Running a White House is insanely hard. It requires a few thousand extremely smart and savvy people who are willing to work crazy hours and strain their family lives because they fundamentally believe in the mission and because they truly admire the president.
Even on its best early days, the Trump White House never had that.
Trump was able to recruit some talented people, mostly on the foreign policy side, but organizational cultures are set from the top, and a culture of selfishness has always marked this administration.
Even before Inauguration Day, the level of leaking out of this White House was unprecedented, as officials sought to curry favor with the press corps and as factions vied with one another.
But over the past 10 days the atmosphere has become extraordinary. Senior members of the White House staff have trained their sights on the man they serve. Every day now there are stories in The Times, The Washington Post and elsewhere in which unnamed White House officials express disdain, exasperation, anger and disrespect for their boss.
As the British say, the staff is jumping ship so fast they are leaving the rats gaping and applauding.
Trump, for his part, is resentfully returning fire, blaming his underlings for his own mistakes, complaining that McMaster is a pain, speculating about firing and demoting people. This is a White House in which the internal nickname for the chief of staff is Rancid.
The organizational culture is about to get worse. People who have served in administrations under investigation speak eloquently about how miserable it is. You never know which of your friends is about to rat you out. No personal communication is really secure. You never know which of your colleagues is going to break ranks and write the tell-all memoir, and you think that maybe it should be you.
Even people not involved in the original scandal can find themselves caught up in the maelstrom and see their careers ruined. Legal costs soar. The investigations can veer off in wildly unexpected directions, so no White House nook or cranny is safe.

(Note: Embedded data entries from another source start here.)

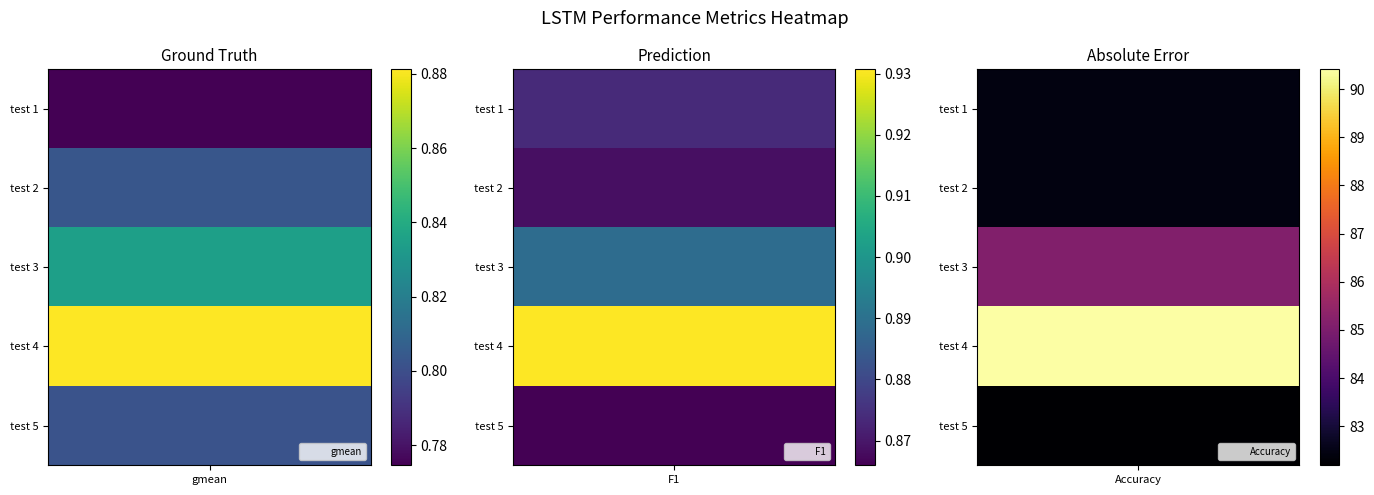

Which series has the widest spread of values?

Accuracy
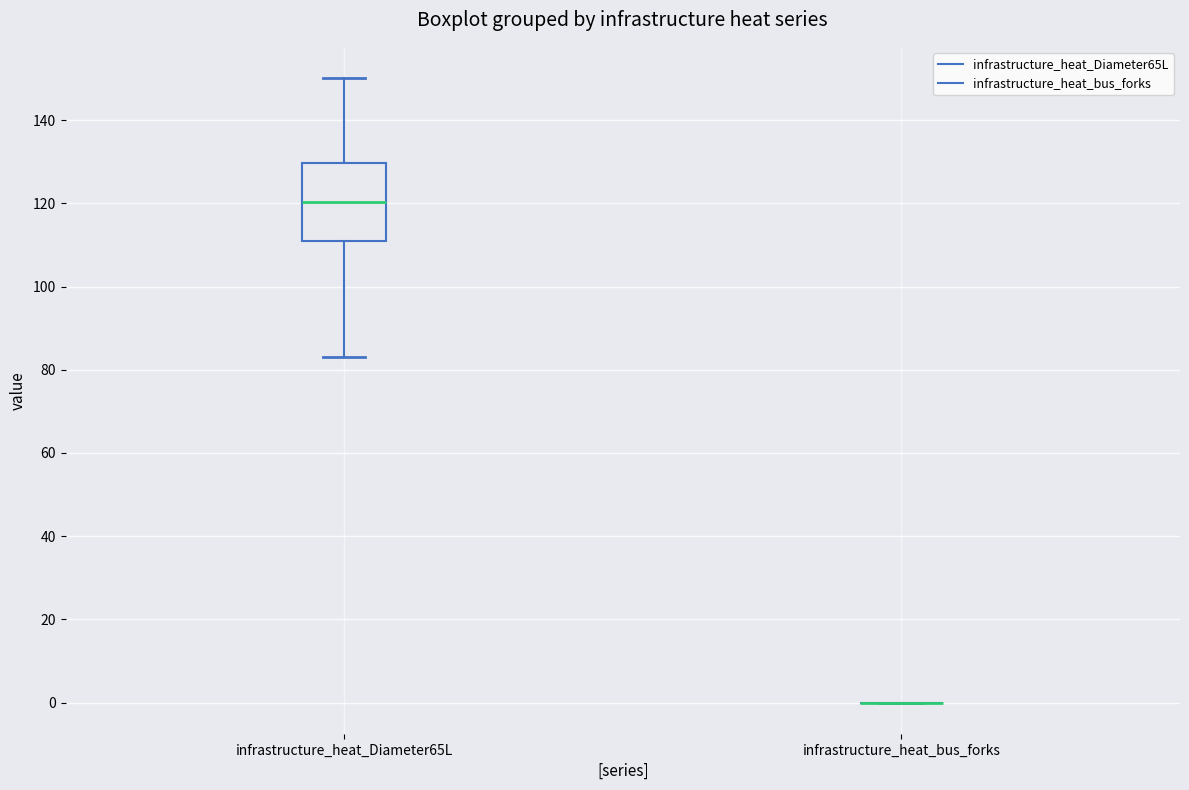

Reading left to right, transcribe this box plot: for each box, give where its median line is, the range the box spans, and where its two whiskers end, as read against the y-axis. The values are not printed on the chart, so give them approximately, as read against the axis.

infrastructure_heat_Diameter65L: median 120, box 110 to 130, whiskers 84 to 150
infrastructure_heat_bus_forks: box collapsed to a line at 0, whiskers 0 to 0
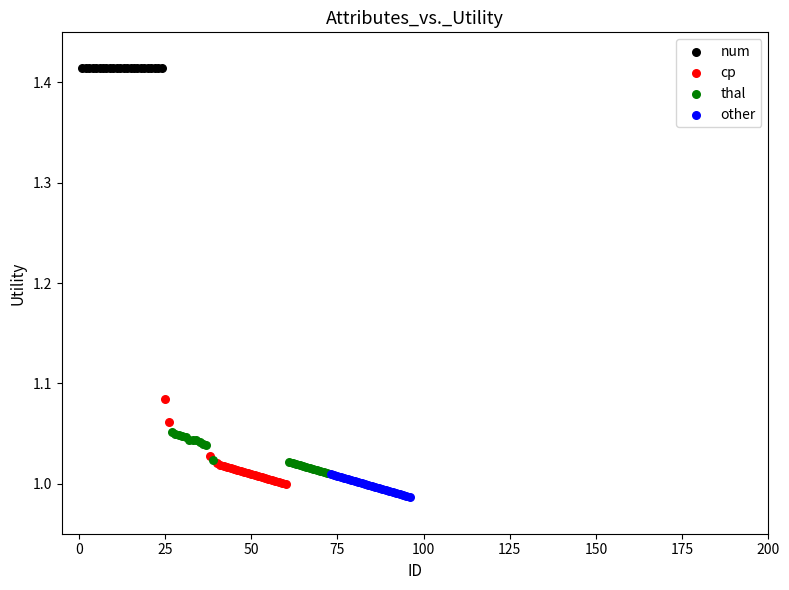

Which series reaches the maximum Y coordinate?

num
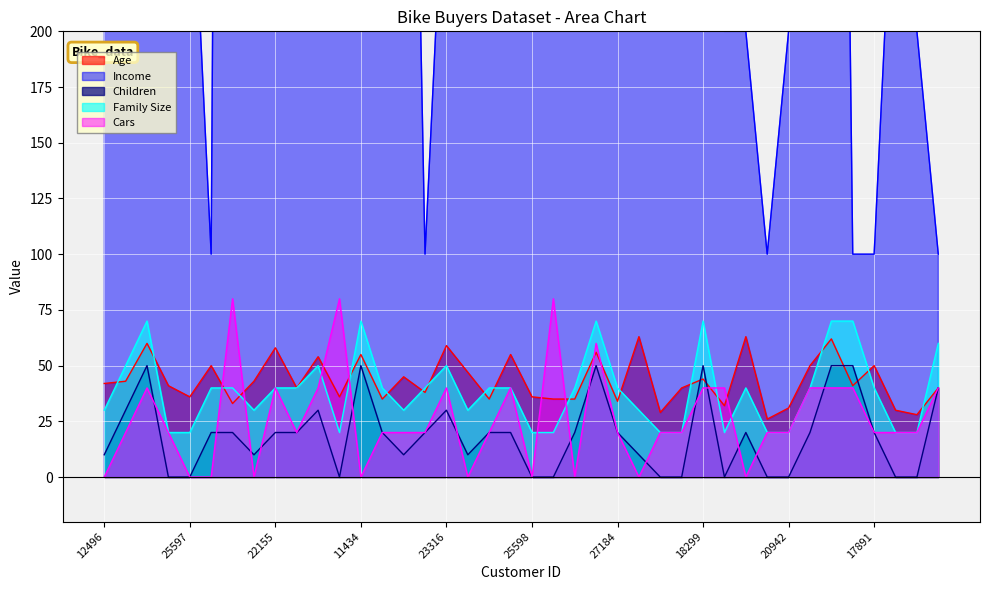

True or false: Family Size has more than 2 interior local peaks.

True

As current staff leaves or gets pushed out, look for Trump to try to fill the jobs with business colleagues who also have no experience in government. It’s striking that the only person who this week seems excited to take a Trump administration job is Milwaukee Sheriff David Clarke, who made his name as a TV performance artist calling the Black Lives Matter movement “black slime,” and who now claims he has been hired to serve in the Department of Homeland Security.

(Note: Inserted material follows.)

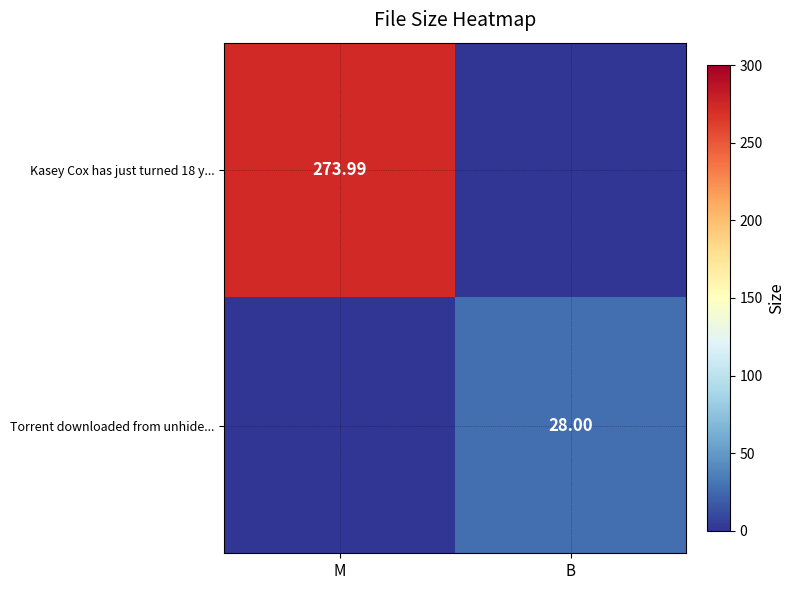

Is the value of Kasey Cox has just turned 18 y... at M greater than the value of Torrent downloaded from unhide... at B?

Yes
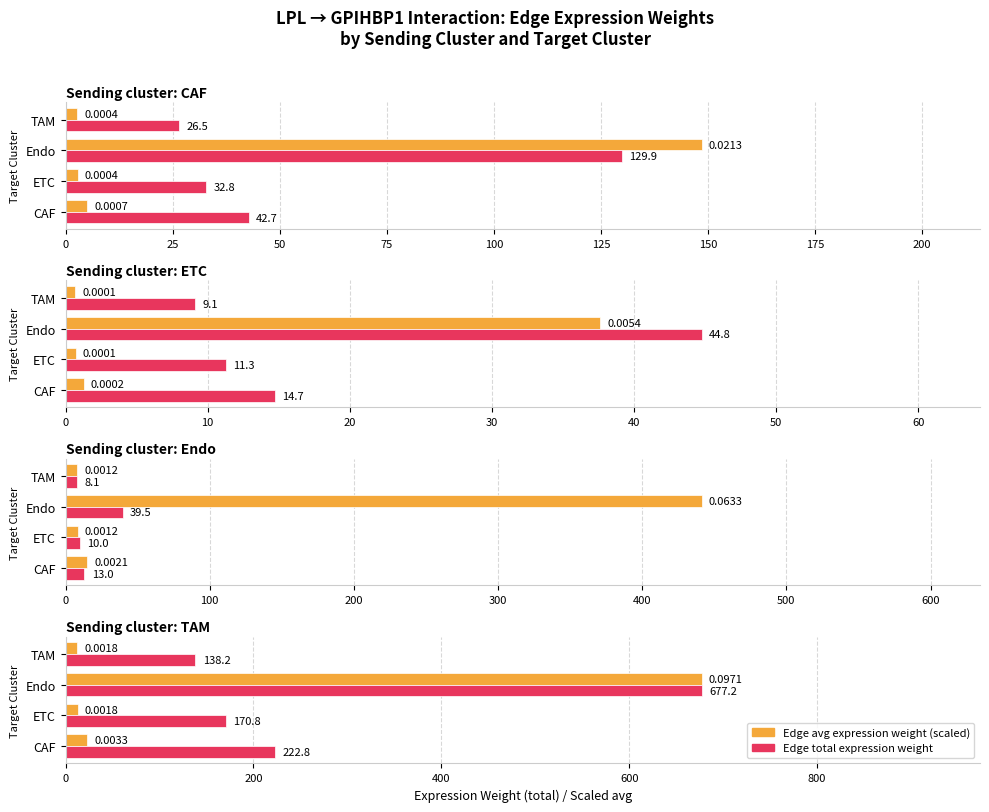

What are all the series names shown in the legend?

Edge avg expression weight (scaled), Edge total expression weight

Congressional Republicans seem to think they can carry on and legislate despite the scandal, but since 1933 we have no record of significant legislation without strong presidential leadership. Members of this Congress are not going to be judged by where they set the corporate tax rate. They will be defined by where they stood on Donald Trump’s threat to civic integrity. That issue is bound to overshadow all else.
The implosion at the center is going to affect everything around it. The Trump administration may survive politically, but any hopes that it will become an effective governing organization are dashed.